Да, да, Том Пинч, но нельзя же быть таким простаком, хотя это простота совсем другого рода, - стремиться в театр, о котором Джон сказал после чая, будто он там свой человек и может водить туда кого угодно, не заплатив ни гроша; и даже не заподозрить, что Джон купил билеты, когда вошел туда сначала один! Наивно также, милый Том, смеяться и плакать так искренне, глядя на жалкую пьесу, разыгранную из рук вон плохо; наивно ликовать и смеяться, возвращаясь домой вместе с Руфью; наивно удивляться, найдя утром забавный подарок - поваренную книгу, ожидающую Руфь в гостиной, с загнутой на мясных пудингах страницей. Вот! Пускай это так и останется! Свойство твоей души - простота, Том Пинч, а простота - что ни говори - не пользуется уважением!
ГЛАВА XL
Пинчи заводят новое знакомство, и им опять представляется случай недоумевать и изумляться
Необитаемую квартиру в Тэмпле и каждую мелочь, относившуюся к занятиям Тома, окружала таинственность, сообщавшая им странное очарование. Каждое утро, закрывая за собой дверь в Излингтоне и обращаясь лицом к лондонскому дыму, Том шел навстречу неизъяснимо пленительной атмосфере тайны, и с этой минуты она целый день сгущалась вокруг него все сильней и сильней, пока не наставало время опять идти домой, оставляя ее позади, словно неподвижное облако.
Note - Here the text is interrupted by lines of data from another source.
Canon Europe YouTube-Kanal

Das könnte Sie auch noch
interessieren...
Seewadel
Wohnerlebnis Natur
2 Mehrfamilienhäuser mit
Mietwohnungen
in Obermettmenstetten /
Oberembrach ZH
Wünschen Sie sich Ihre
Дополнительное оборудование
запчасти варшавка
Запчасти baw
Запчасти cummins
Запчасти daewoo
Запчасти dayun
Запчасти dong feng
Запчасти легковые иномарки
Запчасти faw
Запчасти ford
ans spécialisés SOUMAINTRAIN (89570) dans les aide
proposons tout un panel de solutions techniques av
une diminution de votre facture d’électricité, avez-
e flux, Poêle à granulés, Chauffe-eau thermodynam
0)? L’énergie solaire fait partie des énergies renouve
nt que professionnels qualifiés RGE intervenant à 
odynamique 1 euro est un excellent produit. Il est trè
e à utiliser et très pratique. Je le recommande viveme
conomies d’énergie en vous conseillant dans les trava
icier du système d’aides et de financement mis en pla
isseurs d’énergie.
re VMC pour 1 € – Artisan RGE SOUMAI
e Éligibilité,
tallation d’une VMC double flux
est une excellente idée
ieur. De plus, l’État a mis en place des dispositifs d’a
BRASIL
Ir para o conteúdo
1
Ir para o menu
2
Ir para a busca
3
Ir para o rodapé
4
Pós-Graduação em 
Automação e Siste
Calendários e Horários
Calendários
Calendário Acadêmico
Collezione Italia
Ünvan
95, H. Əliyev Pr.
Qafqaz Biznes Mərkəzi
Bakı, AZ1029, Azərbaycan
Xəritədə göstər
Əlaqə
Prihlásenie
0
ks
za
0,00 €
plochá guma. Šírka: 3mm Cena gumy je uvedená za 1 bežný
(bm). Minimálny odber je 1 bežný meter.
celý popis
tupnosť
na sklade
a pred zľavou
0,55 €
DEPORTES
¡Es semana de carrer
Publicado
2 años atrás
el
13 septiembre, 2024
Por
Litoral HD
Тому всегда казалось, что он приближается к этому призрачному туману и входит в него постепенно, самым незаметным образом, поднимаясь со ступени на ступень. Переход от грохота и шума улиц к тихим дворам Тэмпла был первой такой ступенью. Каждое эхо его шагов, как ему казалось, исходило от древних стен и каменных плит мостовой, которым не хватало языка, чтобы рассказать историю этих темных и угрюмых комнат, поведать о том, сколько пропавших документов истлевает в забытых углах запертых наглухо подвалов, из решетчатых окон которых до него доносились такие затхлые вздохи; чтобы бормотать о потемневших бочках драгоценного старого вина, замурованных в погребах, под старыми фундаментами Тэмпла; чтобы лепетать едва слышно мрачные легенды о рыцарях со скрещенными ногами, чьи мраморные изваяния покоятся в церквах. Как только он ставил ногу на первую ступеньку лестницы, ведущей к его пыльной конторе, эти тайны начинали множиться и, наконец, поднявшись вместе с Томом по лестнице, расцветали полным цветом во время его уединенных дневных трудов.
Каждый день вновь приносил с собою все ту же неистощимую тему для размышлений. Его наниматель - придет ли он сегодня? И что это за человек? Воображение Тома никак не мирилось с мистером Фипсом. Он вполне поверил мистеру Фипсу, что тот действует по поручению другого, и догадки о том, что за человек этот другой, цвели пышным цветом в саду фантазии Тома, цвели не увядая, не тронутые ничьей рукой.